[Quoted passage Boundary: Start]

Bias #2, the "healthy vaccinee" effect: A population selection bias.

Imagine a hypothetical population of children:
1 % are totally unvaccinated and have perhaps 1 MAE per year.
12 % have frequent acute illness or chronic illness and have perhaps 12 MAE per year.
20 % have single parents working two jobs and the children's average health is such they have 4 MAE per year.
67 % have "average health" and this group has about 3 MAE, on average, per year.

The children whose parents have the time and interest to have their child vaccinated with a vaccine which is not yet recommended will mostly come from our last population. [the 67 %]

The 3 MAE per year for this population is for purposes of illustration such that, on average, 1 child in 8 will have a MAE every 2 weeks.

Matrix to illustrate the rejection of all children who have a MAE in the two weeks prior to vaccination.
A1 B1 C1 D1 E1 F1 G1 H1
A2 B2 C2 D2 E2 F2 G2 H2
A3 B3 C3 D3 E3 F3 G3 H3
A4 B4 C4 D4 E4 F4 G4 H4
A5 B5 C5 D5 E5 F5 G5 H5
A6 B6 C6 D6 E6 F6 G6 H6
A7 B7 C7 D7 E7 F7 G7 H7
A8 B8 C8 D8 E8 F8 G8 H8

When we select a portion of this population for our vaccine trial, we reject all (or nearly all) the children who were sick in the 2 weeks prior to the vaccination date. Mentally remove all the children from Column H in the matrix above. The remaining population in our selection is now 7/8 of its size two weeks earlier but still retains all of the children who were sick in the 15-28 day Control Period 1 and these children now constitute 1 child in 7 instead of the previous 1 in 8 ratio which was our starting or true MAE/Period ratio. Is this significant? Yes, this action inflates the MAE rate from 1/8 (12.5 %) to 1/7 (14.3 %) of the total reference population.

To better visualize this, refer to graph 3 above. Note that the right hand section of the graph, under period "H" has a large "X" at the bottom indicating that most of the 6800 children, possibly all, are removed from the vaccine trial. This is one-eighth of our starting example population. Of importance is the fact that nearly all the children who had an MAE in period "G", the Control Period 1, are still part of the remaining population.

Let us say for sake of illustration, one that closely parallels our JAMA study, that the number of children who have an MAE every 2 weeks is 6789, approximately what was published for Table 1 plus Table 2 of the JAMA study.[1] However, this 6789 is for a larger population (8/8) and reducing the population by 1 in 8 children requires an equal percentage reduction of 12.5%, for this control group which has become 7/8 of the original population.

[Quoted passage Boundary: End]
[Raw data Boundary: Start]

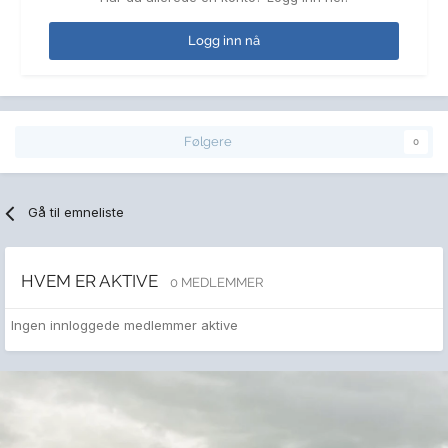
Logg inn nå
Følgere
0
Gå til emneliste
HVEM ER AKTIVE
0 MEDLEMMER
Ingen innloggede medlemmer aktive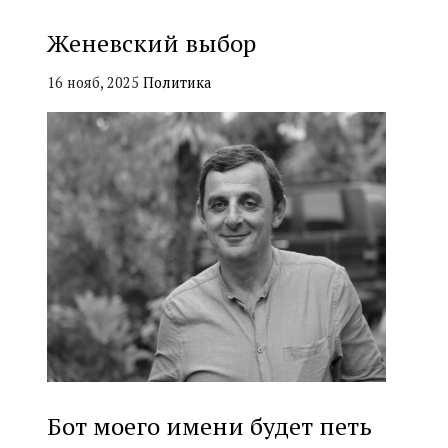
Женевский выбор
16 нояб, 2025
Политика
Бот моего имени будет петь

[Raw data Boundary: End]
[Raw data Boundary: Start]

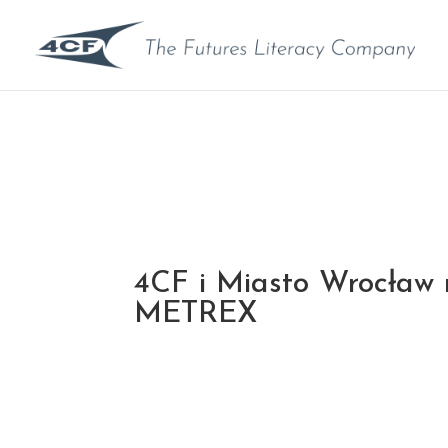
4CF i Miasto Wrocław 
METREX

[Raw data Boundary: End]

→ What you will do
Transcribe the stretch of the passage on the "healthy vaccinee" effect from "When we select" through "total reference population.".

→ Reply to the task
When we select a portion of this population for our vaccine trial, we reject all (or nearly all) the children who were sick in the 2 weeks prior to the vaccination date. Mentally remove all the children from Column H in the matrix above. The remaining population in our selection is now 7/8 of its size two weeks earlier but still retains all of the children who were sick in the 15-28 day Control Period 1 and these children now constitute 1 child in 7 instead of the previous 1 in 8 ratio which was our starting or true MAE/Period ratio. Is this significant? Yes, this action inflates the MAE rate from 1/8 (12.5 %) to 1/7 (14.3 %) of the total reference population.